(Recorded data):
____

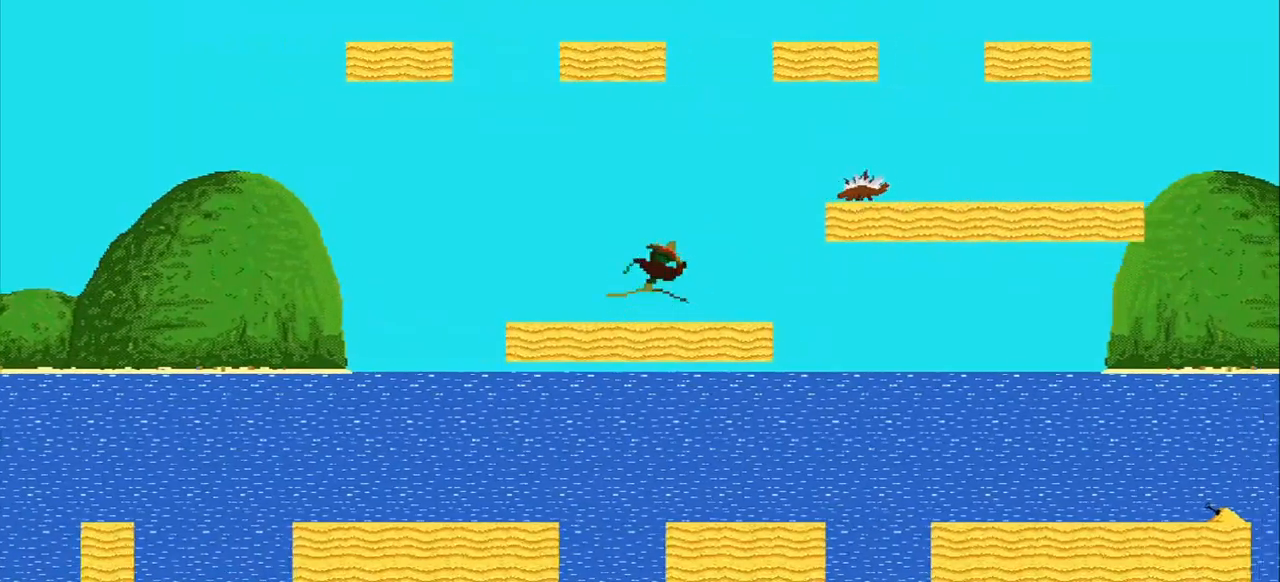
{"dt_ms": 500, "buttons": [], "left_stick": "right"}
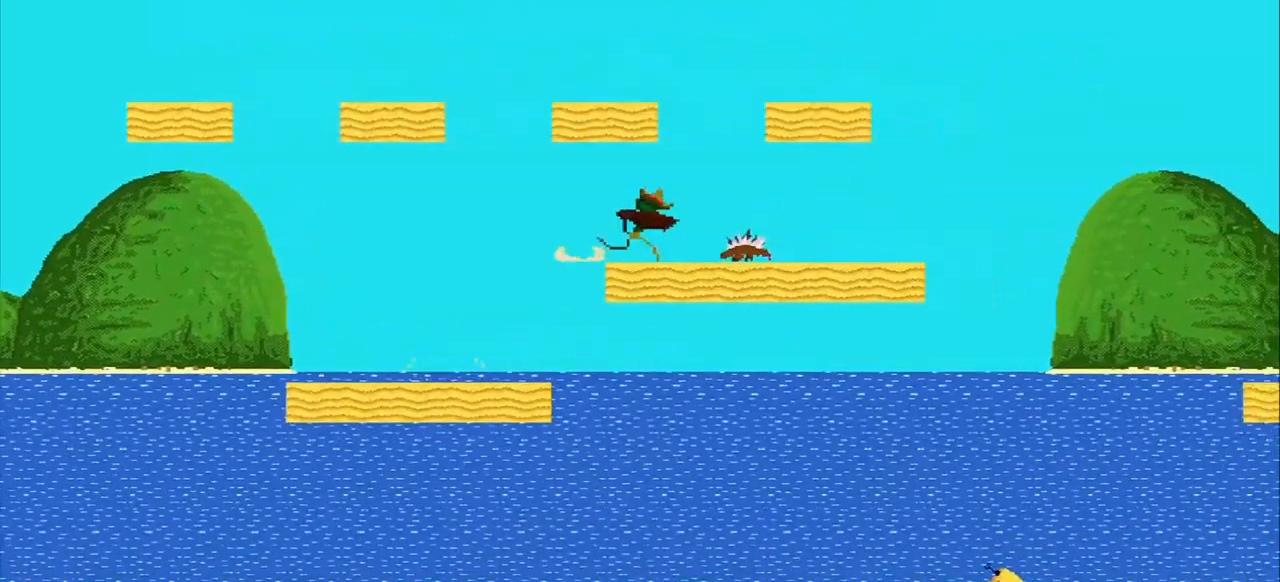
{"dt_ms": 500, "buttons": [], "left_stick": "right", "events": []}
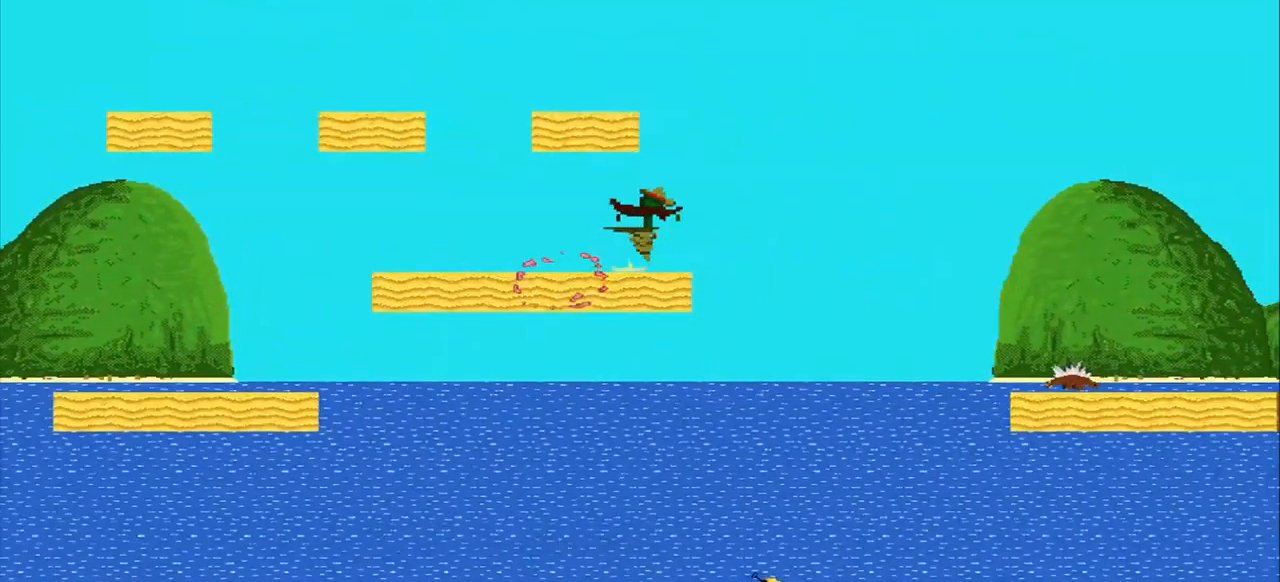
{"dt_ms": 500, "buttons": [], "left_stick": "left", "events": [[167, "left_stick", "center"], [250, "left_stick", "left"]]}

____

(Your assignment): Set down the material above exactly. Skip any picture.

(Expected answer):
{"dt_ms": 500, "buttons": [], "left_stick": "right"}
{"dt_ms": 500, "buttons": [], "left_stick": "right", "events": []}
{"dt_ms": 500, "buttons": [], "left_stick": "left", "events": [[167, "left_stick", "center"], [250, "left_stick", "left"]]}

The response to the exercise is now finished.